Now, not many of us bought the idea that the frozen hydrazine in the satellite posed a risk to humanity. It’s pretty clear that this was a message. Bush wanted to stage an anti-satellite test without incurring the political cost incurred by his counterpart, Hu Jintao. (Sing it with me now: “Anything Hu can do, I can do better. I can do anything better than Hu.”)

Hit-to-kill is really just an advanced defense technology. There is a lot of talk about China pursuing “asymmetric” technologies to threaten the United States. But this is a case where China’s interest is totally symmetric. The Chinese are interested in hit-to-kill for the same reasons as the United States is. In fact, the Chinese are probably doubly interested because they don’t want to be left behind as the United States develops an important new defense technology that can be used to intercept anything — airplanes, missiles, and satellites.

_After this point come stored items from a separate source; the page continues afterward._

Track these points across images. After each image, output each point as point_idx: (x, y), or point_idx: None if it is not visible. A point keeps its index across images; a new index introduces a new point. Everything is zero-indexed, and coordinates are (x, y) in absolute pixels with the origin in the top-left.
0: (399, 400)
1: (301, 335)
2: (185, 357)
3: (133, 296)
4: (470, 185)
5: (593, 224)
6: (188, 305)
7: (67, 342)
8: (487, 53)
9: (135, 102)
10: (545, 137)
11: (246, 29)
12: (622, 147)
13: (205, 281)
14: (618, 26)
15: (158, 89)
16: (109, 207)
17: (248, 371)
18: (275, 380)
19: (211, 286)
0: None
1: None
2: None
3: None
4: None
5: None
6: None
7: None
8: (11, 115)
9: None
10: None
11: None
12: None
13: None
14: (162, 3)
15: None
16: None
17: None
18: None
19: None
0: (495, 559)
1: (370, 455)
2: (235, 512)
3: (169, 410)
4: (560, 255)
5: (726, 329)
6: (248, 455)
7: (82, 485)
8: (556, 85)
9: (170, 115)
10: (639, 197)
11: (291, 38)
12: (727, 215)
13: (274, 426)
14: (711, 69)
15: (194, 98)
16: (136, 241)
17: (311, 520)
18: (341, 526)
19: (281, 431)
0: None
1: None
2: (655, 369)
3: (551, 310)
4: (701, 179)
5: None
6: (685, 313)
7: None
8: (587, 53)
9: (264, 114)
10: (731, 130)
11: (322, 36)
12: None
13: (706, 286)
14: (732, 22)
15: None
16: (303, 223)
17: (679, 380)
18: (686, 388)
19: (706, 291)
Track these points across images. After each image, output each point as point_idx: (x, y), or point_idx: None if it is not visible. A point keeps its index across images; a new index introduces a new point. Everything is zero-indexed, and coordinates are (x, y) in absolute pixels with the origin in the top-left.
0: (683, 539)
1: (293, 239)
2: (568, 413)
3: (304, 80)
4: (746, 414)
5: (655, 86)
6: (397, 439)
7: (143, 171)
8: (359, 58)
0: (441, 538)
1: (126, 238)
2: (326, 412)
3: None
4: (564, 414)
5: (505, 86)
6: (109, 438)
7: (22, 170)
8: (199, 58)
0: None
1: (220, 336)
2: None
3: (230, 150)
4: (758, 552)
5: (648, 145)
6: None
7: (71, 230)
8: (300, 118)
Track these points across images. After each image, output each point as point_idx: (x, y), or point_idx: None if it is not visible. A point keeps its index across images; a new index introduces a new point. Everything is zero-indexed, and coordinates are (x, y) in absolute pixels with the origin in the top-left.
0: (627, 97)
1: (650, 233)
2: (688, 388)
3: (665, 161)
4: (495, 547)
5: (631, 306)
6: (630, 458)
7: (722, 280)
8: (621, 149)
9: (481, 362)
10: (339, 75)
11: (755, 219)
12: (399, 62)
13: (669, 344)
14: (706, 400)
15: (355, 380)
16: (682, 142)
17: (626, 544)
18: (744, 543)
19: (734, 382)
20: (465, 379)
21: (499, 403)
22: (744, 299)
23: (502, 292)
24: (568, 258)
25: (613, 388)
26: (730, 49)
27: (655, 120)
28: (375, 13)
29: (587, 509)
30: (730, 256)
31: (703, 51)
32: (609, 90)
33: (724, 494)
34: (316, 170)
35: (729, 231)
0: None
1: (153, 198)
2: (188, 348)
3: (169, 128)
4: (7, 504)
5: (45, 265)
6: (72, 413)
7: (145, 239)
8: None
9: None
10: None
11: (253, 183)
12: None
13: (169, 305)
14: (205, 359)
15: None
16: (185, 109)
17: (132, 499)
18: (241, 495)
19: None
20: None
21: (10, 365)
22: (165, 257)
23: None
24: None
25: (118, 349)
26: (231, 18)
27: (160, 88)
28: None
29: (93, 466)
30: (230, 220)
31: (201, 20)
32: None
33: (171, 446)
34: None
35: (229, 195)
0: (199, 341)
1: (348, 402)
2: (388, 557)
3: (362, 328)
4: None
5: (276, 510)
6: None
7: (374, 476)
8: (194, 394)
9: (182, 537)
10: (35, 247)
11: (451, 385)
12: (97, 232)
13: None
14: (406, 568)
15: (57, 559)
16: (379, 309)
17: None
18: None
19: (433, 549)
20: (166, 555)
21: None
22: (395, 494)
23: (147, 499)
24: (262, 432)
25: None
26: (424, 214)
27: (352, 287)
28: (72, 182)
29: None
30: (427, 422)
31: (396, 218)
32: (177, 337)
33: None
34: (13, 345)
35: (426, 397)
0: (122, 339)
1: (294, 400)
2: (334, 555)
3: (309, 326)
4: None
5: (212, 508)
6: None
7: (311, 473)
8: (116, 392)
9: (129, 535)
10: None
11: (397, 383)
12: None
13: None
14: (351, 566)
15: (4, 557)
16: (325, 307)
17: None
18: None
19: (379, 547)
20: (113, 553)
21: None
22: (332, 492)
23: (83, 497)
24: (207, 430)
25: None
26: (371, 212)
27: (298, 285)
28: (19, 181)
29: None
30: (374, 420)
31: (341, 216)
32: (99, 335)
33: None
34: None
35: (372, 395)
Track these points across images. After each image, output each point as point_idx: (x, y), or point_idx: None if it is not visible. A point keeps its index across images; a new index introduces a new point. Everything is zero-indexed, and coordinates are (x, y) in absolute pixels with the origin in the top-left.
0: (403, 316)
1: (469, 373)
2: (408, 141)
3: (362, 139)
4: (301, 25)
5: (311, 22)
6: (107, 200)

China might have shot down a missile during its last test, but it is really building up a broad technological capability that can be used for any number of missions. What Beijing ultimately chooses to do with its hit-to-kill capability, once the country has it, depends on a lot of factors, not all of which are under our control.

It’s not only the United States and China. Russia, as well as many of America’s allies like Japan and Israel, are investing in hit-to-kill systems that can be used for missile defense or anti-satellite applications. This is the basic technology that Israel uses in Iron Dome to intercept short-range rockets. (Iron Dome doesn’t have any capability against satellites, but Israel’s Arrow system does, as might longer-range versions derived from Iron Dome.) Even India is getting into the act.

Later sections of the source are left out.